The mechanisms for quenching star formation in galaxies are not yet well understood. Identifying these mechanisms is one of the paramount endeavors in the current state of Astrophysics. The fundamental requirement for quenching is that the cold gas that fuels star formation must be depleted or removed, or heated. AGN feedback is one of the hypothesized quenching agents. In this dissertation, we present our observational studies on AGN feedback.
In chapter 2, we will identify very rare galaxy candidates going through a rapid merger evolutionary sequence from disturbed starbursts, followed by fading and relaxed AGN, and to eventually young and quiescent post-starburst galaxies. Most nearby galaxies today are evolving slowly. The era of major galaxy mergers and rapid black hole growth is almost over. However, post-starbursts (PSBs) are rapidly evolving from the blue cloud to the red sequence today. Although they are rare today, integrated over time they may be an important pathway to the red sequence. The transition PSBs have stellar properties that are predicted for fast-quenching starbursts and morphological characteristics that are already typical of early-type galaxies. The active galactic nucleus (AGN) fraction, as estimated from optical line ratios, of these post-starbursts is about three times higher (> 36 +- 8) than that of normal star forming galaxies of the same mass, but there is a significant delay between the starburst phase and the peak of nuclear optical AGN activity (median age difference of 200 +- 100 Myr). We also find that starbursts and post-starbursts are significantly more dust obscured than normal star forming galaxies in the same mass range. The time delay between the starburst phase and AGN activity suggests that AGNs do not play a primary role in the original quenching of starbursts but may be responsible for quenching later low-level star formation by removing gas and dust during the post-starburst phase.

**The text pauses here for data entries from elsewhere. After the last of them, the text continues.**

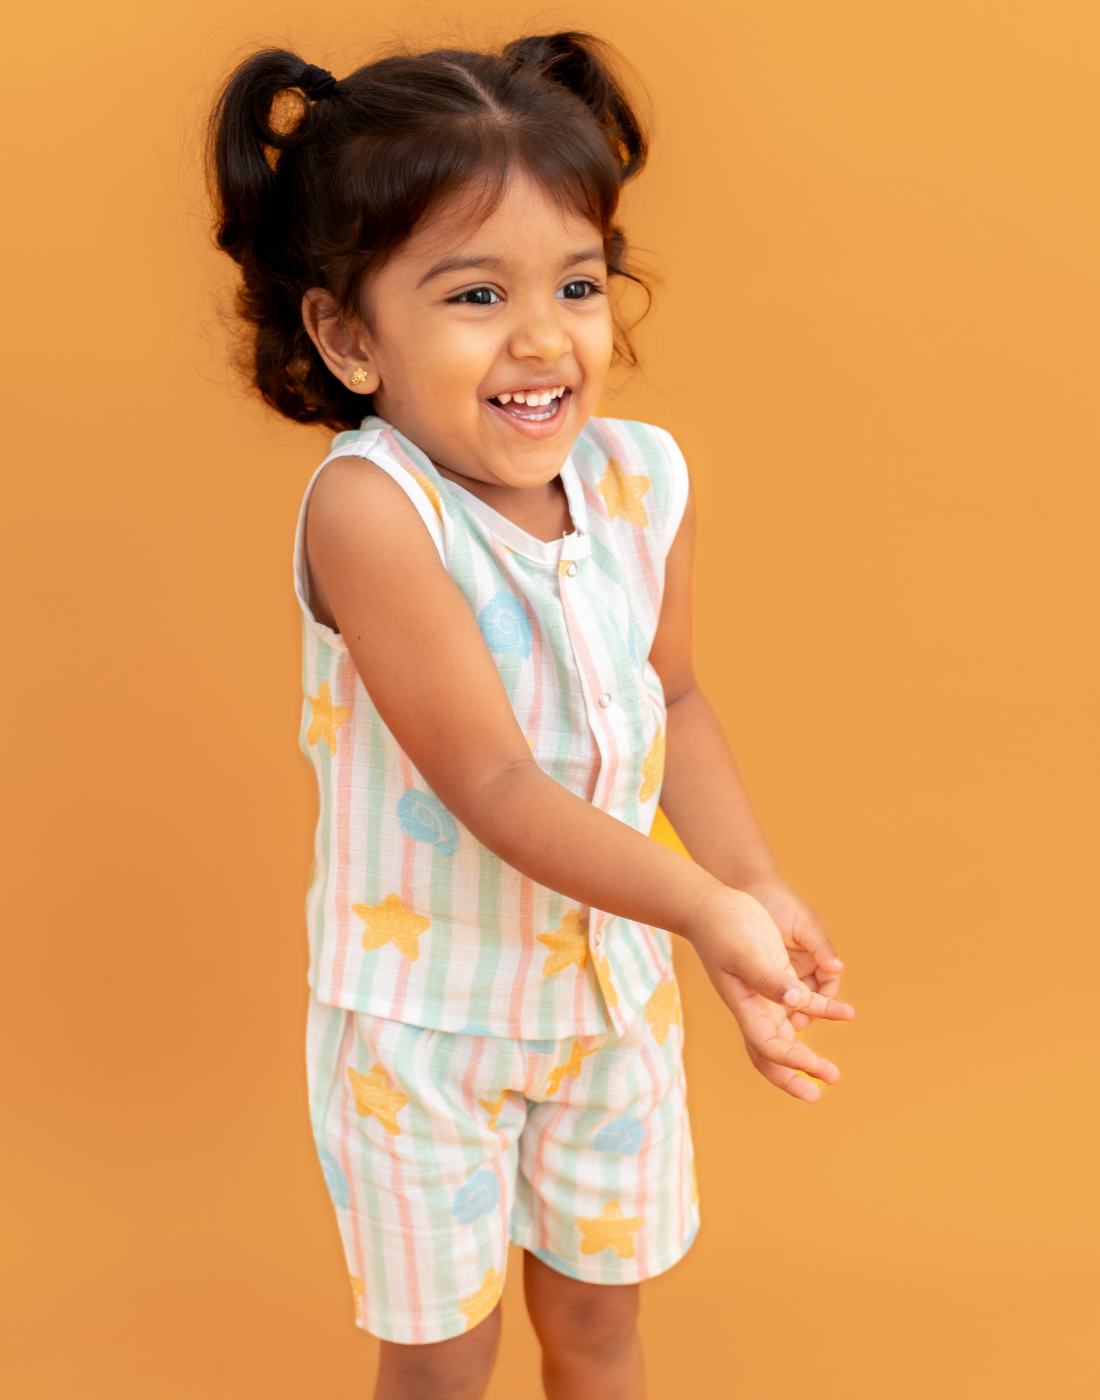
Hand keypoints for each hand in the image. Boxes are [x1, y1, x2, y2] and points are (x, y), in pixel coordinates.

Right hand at [684, 884, 853, 1103]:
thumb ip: (769, 979)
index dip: (792, 1062)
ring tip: (833, 1073)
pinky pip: (804, 1002)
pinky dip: (823, 1011)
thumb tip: (796, 1001)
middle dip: (795, 1076)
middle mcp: (754, 1008)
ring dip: (809, 1053)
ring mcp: (766, 995)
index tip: (816, 1069)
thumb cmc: (721, 929)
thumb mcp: (744, 953)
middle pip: (773, 1053)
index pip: (767, 1047)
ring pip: (789, 1034)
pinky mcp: (778, 977)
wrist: (712, 905)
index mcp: (744, 1007)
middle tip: (819, 1092)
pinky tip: (845, 1013)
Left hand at [740, 873, 843, 1031]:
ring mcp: (783, 967)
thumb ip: (820, 946)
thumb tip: (839, 969)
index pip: (829, 986)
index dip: (826, 1002)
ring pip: (792, 1000)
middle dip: (806, 1013)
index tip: (815, 1011)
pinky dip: (771, 1003)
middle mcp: (803, 964)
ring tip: (780, 1023)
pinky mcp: (764, 968)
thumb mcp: (802, 924)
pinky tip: (763, 1011)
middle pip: (811, 999)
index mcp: (818, 954)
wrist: (749, 886)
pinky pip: (772, 992)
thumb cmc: (779, 901)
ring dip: (789, 1011)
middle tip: (794, 1024)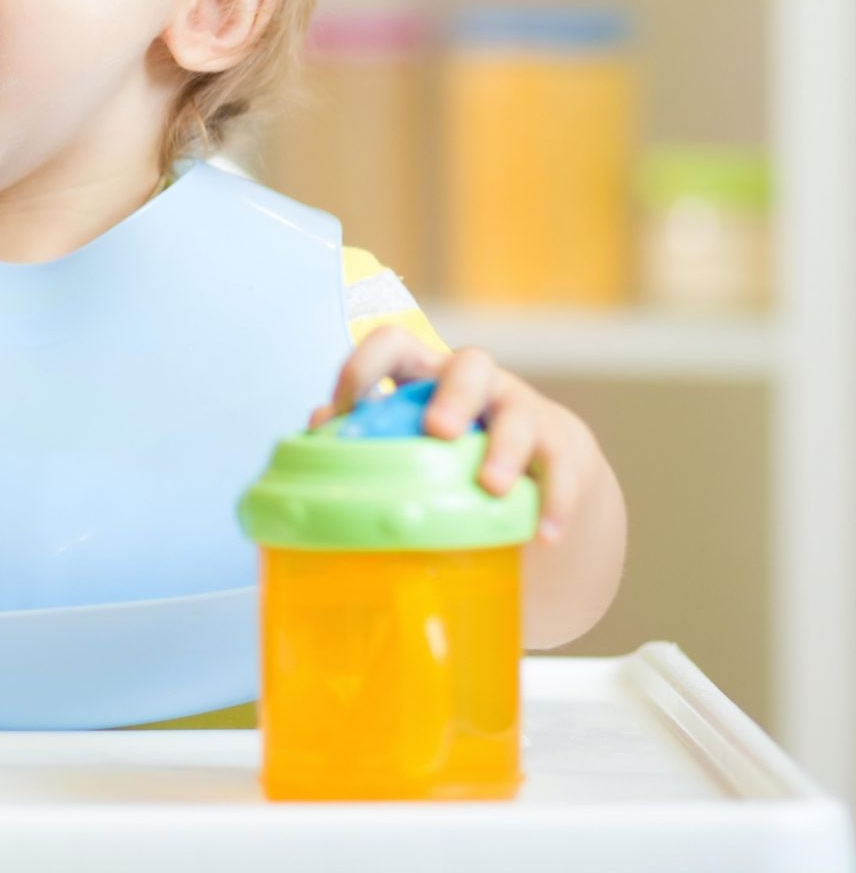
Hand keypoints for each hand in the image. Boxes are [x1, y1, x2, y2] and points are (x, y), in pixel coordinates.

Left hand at [320, 328, 605, 544]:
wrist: (531, 478)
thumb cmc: (444, 456)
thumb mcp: (405, 439)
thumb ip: (364, 433)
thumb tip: (316, 429)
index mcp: (425, 373)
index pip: (393, 342)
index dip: (365, 365)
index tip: (345, 409)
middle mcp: (476, 383)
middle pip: (471, 364)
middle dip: (454, 395)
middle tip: (438, 432)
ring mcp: (521, 411)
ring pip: (519, 413)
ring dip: (505, 449)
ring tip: (491, 488)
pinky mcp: (559, 448)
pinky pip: (562, 468)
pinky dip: (555, 501)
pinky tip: (543, 535)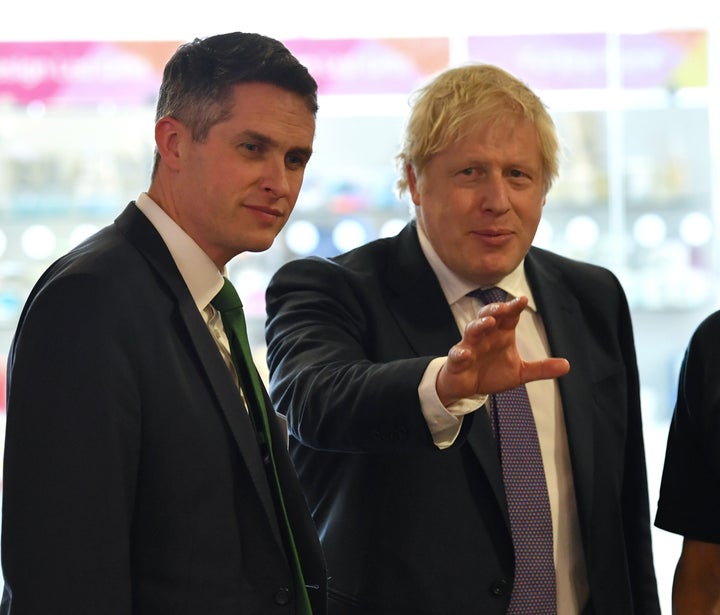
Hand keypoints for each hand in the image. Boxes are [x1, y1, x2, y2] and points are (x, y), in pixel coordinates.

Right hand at [435, 296, 569, 405]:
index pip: (508, 316)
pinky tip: (465, 353)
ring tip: (488, 322)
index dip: (514, 308)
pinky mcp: (457, 360)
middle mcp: (485, 336)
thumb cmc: (492, 373)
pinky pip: (457, 354)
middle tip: (504, 307)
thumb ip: (541, 368)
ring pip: (472, 330)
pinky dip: (460, 353)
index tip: (523, 300)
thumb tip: (567, 365)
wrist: (467, 387)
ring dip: (479, 325)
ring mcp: (470, 346)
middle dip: (495, 310)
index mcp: (501, 334)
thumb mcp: (520, 373)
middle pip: (488, 316)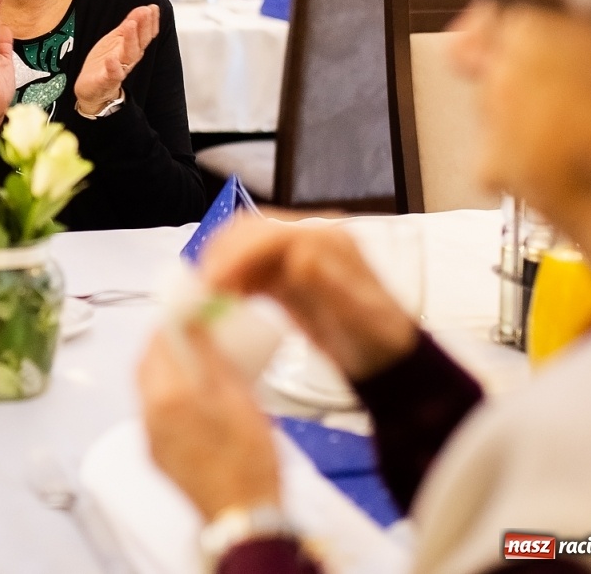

In chapter 3, we study the cold gas contents of PSBs. We undertook new CO(2-1) observations of 24 Seyfert post-starburst galaxies and together with our data analyzed about 100 previously studied PSBs. When combined with the other samples, our sample is indispensable in sampling the entire starburst-AGN-quenched post-starburst evolutionary sequence. Unlike the previous studies, we find that both star-formation and molecular gas evolutions in PSBs are rapid. These galaxies do not need to linger in the green valley for a longer period of time as previous studies suggested. We find a significantly lower molecular gas detection rate (25%) in our sample than do previous PSBs studies (50-90%). The distribution of gas fraction in Seyfert PSBs is significantly different from young star-forming galaxies. We observe a rapid decline in gas fraction around 0.7Gyr after the starburst. We interpret this far removed event from the peak of the starburst as evidence for a delayed AGN feedback.
A key physical manifestation of active galactic nuclei (AGN) feedback is predicted to be powerful galactic winds. However, the relative roles between AGN activity and star formation in driving such winds remain largely unexplored at redshifts z ~ 1, near the peak of cosmic activity for both. In chapter 4, we study winds in 12 X-ray AGN host galaxies at z ~ 1 in the CANDELS fields using deep Keck rest-frame UV spectroscopy. We use the low-ionization Fe II 2586 absorption profile in their stacked spectrum to trace the cool gas kinematics. Our wind model accounts for both the galactic self-absorption and wind absorption imprinted on the absorption profile. We find that the AGN show a median centroid velocity shift of -124 km/s and a median velocity dispersion of 106 km/s. For comparison, a star-forming, non-AGN sample at a similar redshift, matched roughly in stellar mass and galaxy inclination, show the outflows to have a median centroid velocity of -148 km/s and a median velocity dispersion of 168 km/s. Thus, winds in the AGN are similar in velocities to those found in star-formation-driven winds, and are too weak to escape and expel substantial cool gas from galaxies. Thus, we do not find evidence to support bulk velocities having greater than 500 km/s predicted by some AGN feedback models. Future studies of winds in older and less star-forming AGN than the current sample will be useful to discriminate between delayed AGN wind gas removal or gas heating by AGN and will tell us how the AGN feedback operates.